= Exercise aim =
Starting at the line that contains "Figure 9. CAD model of PV panel.", write out every line to the end of the records below exactly, and leave out the pictures.

= Information =
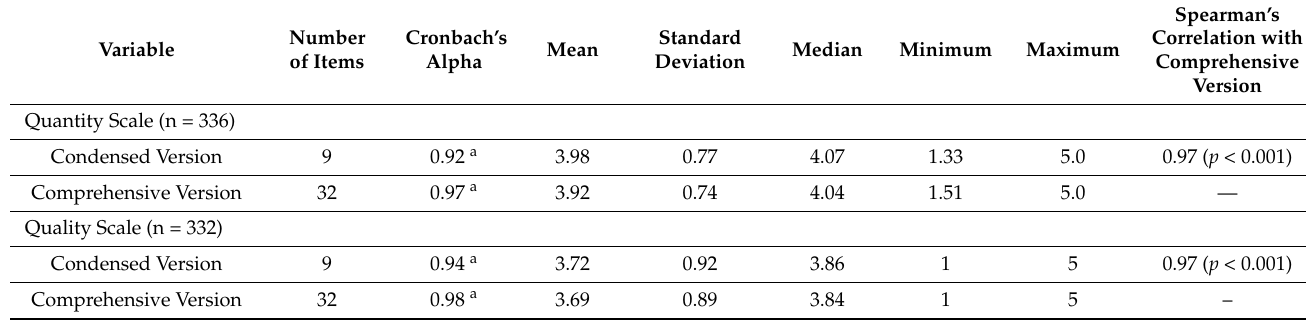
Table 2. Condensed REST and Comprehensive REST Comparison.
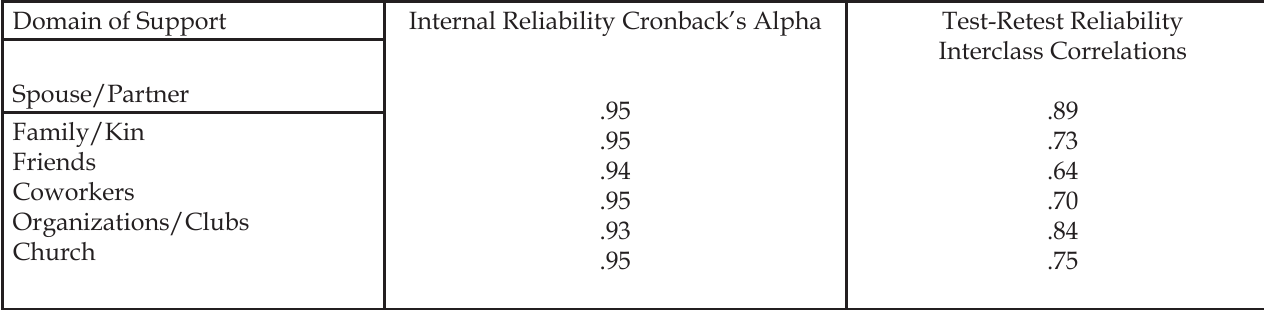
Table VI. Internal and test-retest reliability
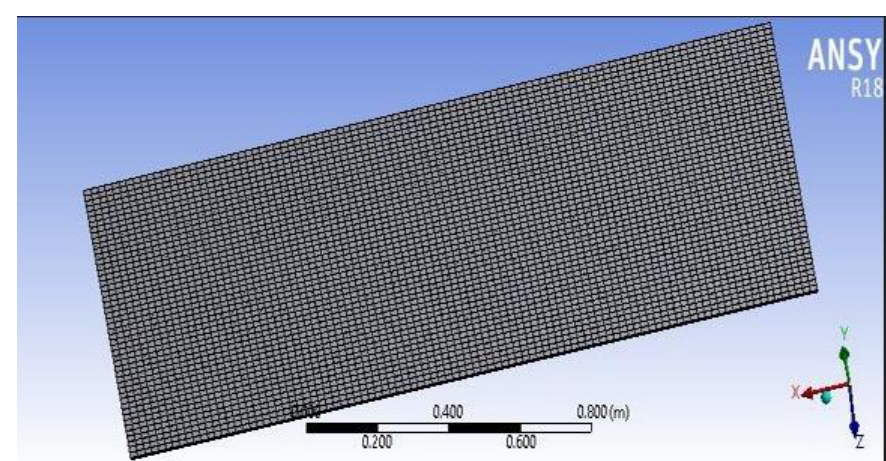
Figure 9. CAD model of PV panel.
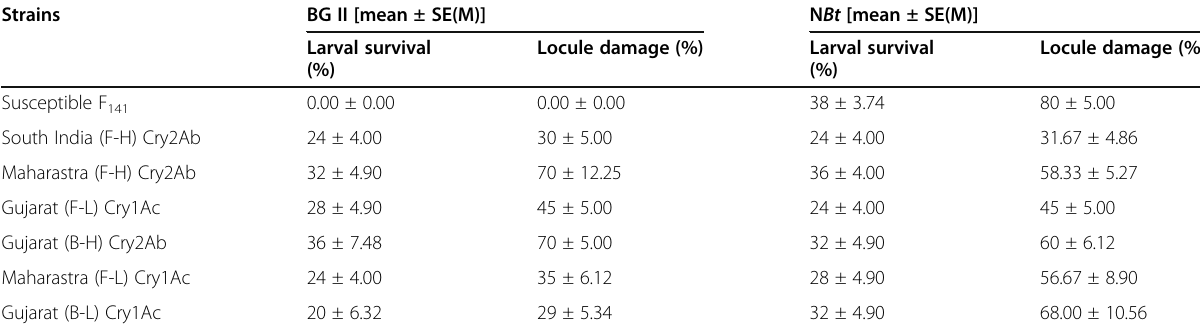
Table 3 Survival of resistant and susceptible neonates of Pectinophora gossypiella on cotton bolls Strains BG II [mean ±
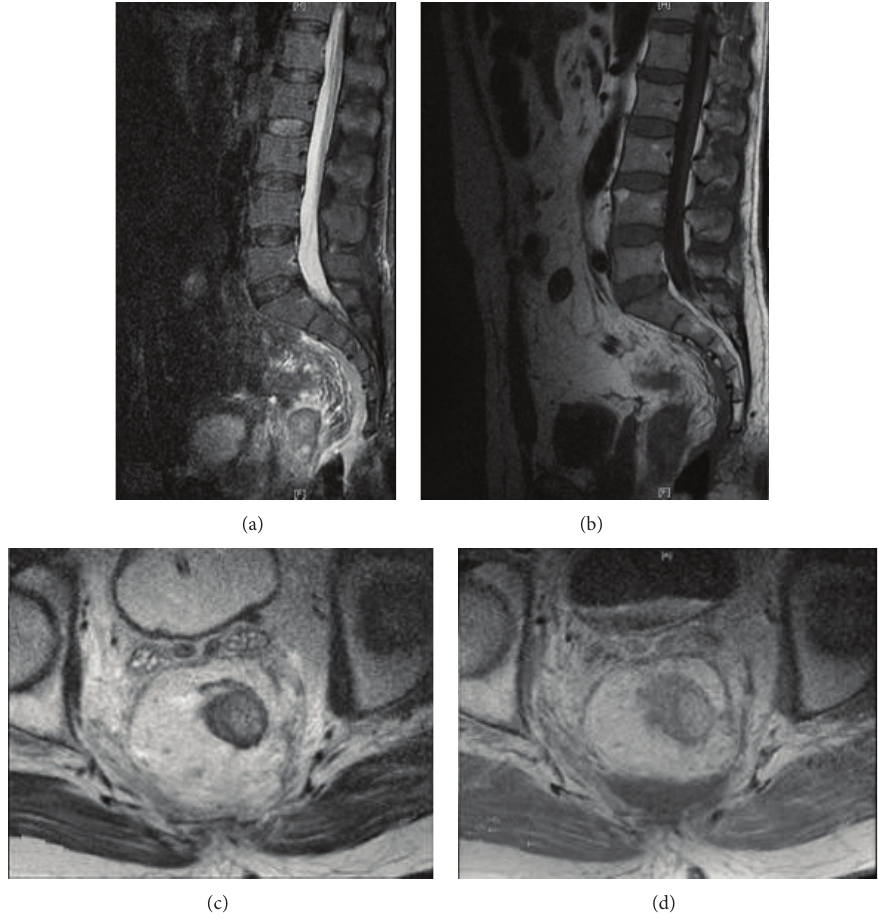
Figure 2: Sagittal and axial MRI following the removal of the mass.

= Output of the task =
Figure 9. CAD model of PV panel.
Table 3 Survival of resistant and susceptible neonates of Pectinophora gossypiella on cotton bolls Strains BG II [mean ±
Figure 2: Sagittal and axial MRI following the removal of the mass.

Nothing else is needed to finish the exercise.